Researchers at King’s College London analysed thousands of study participants to unpick the contribution DNA and other factors, such as home life, make to higher education success.
After previous work by the group revealed a genetic influence on GCSE results, they say this is the first study to show a similar effect later in life.
The researchers found 57 per cent of the differences between people’s A-level results were determined by genes, with 46 per cent of achievements at university also dependent on their DNA.
The rest of the variation in results can be put down to students’ environments – everything from parents’ wealth to the quality of an individual’s schooling.
Besides exam results, genetics also appear to steer students’ desire to pursue a university education in the first place – with roughly half of the decision to go to university guided by DNA.
Dr Emily Smith-Woolley, who led the study, said the findings should have implications for students and teachers.

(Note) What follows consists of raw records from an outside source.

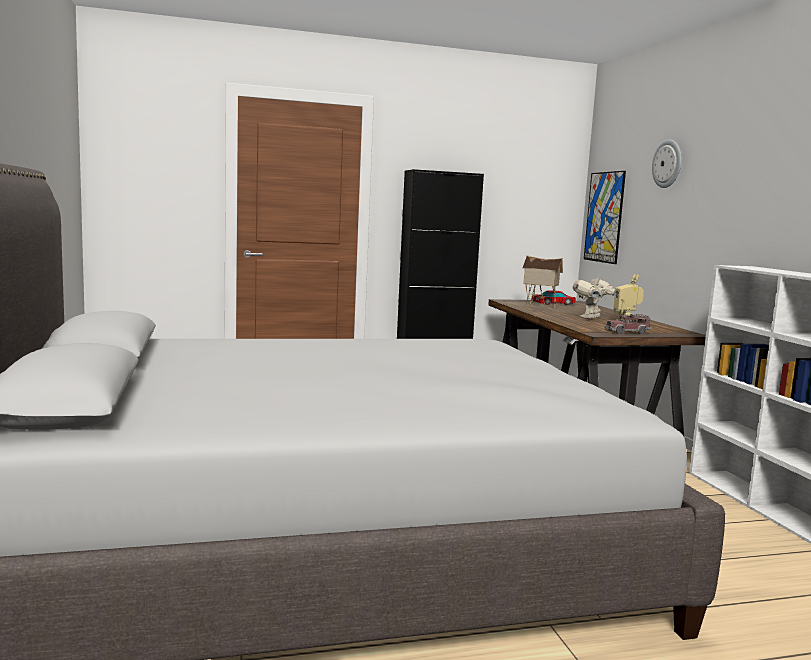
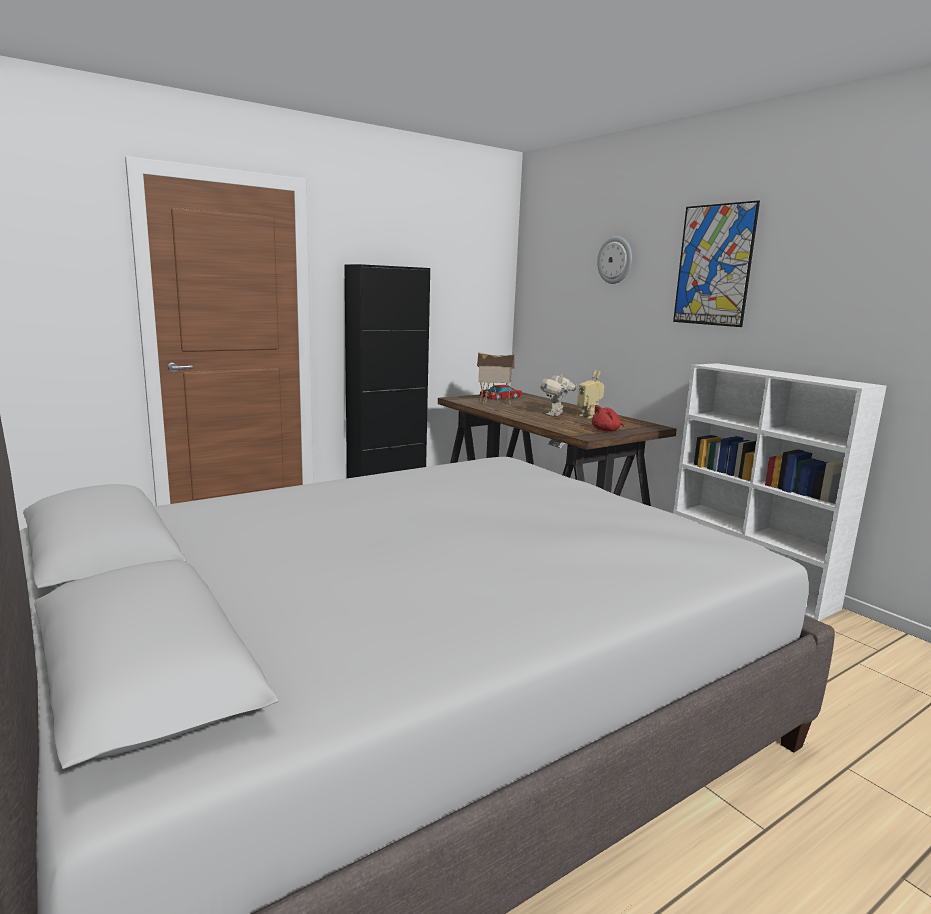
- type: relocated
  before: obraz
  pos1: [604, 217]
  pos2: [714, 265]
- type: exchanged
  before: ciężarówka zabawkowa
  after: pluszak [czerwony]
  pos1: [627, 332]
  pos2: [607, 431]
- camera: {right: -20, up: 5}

“Knowing that the difference between us in our university achievement is partly due to genetics is interesting and important, anyway,” she told The Independent.
“But from a teaching perspective, you don’t expect your students to all get it straight away – some will struggle, some will find things difficult, and it’s important to know that is not all to do with environment. People start off in different places.”
The scientists came to their conclusions by studying 3,000 pairs of British twins – identical and non-identical.
“Identical twins are 100 per cent genetically identical, they are clones of one another, so they share all their DNA and they share a home environment – so any differences between identical twins can’t be due to their home environment, can’t be due to their genes,” said Dr Smith-Woolley.
Comparing identical and non-identical pairs of twins enabled researchers to measure the overall impact of genetics on how much people differ when it comes to measures such as exam scores.
If identical twins’ exam scores are more alike than non-identical twins’, it is an indication genetic factors are driving that success.
Using Complete University Guide rankings to determine institution quality, the scientists also found the quality of university that students opted for was influenced by genes, even after accounting for A-level achievement.
Besides their twin study – which is not able to identify specific genes linked to achievement – researchers also calculated “polygenic scores”, adding up the effects of thousands of DNA variants previous studies have linked to success in education.
The resulting scores accounted for a small fraction of the differences between people, compared to the results of the twin study – an effect the scientists think results from the small number of genes so far linked with educational achievement.
“We found that, at the moment, polygenic [scores] showed up to 5 per cent of the individual differences in university success measures,” said Dr Smith-Woolley.
“That’s fairly small at the moment … but I think it shows that science is getting to the point where it can start predicting outcomes from DNA alone.”
The results were published in the Scientific Reports journal.
Dr David Hill, a statistical geneticist at the University of Edinburgh who was not involved in the study, said the research was sound, but perhaps not surprising.
Scientists think most behaviours are probably the results of a complex interaction between genes and people’s environments.
Considering previous research that has demonstrated the way in which educational success appears to be inherited within families, he said it was already clear there is a genetic component.
“I don’t really think anyone would expect there to not be a genetic influence acting on university success,” he said, “given that all traits are expected to be somewhat heritable, and we already know that educational success, intelligence, personality, and whether or not one chooses to take university entrance exams and how well they do at them, have all been shown to be heritable.”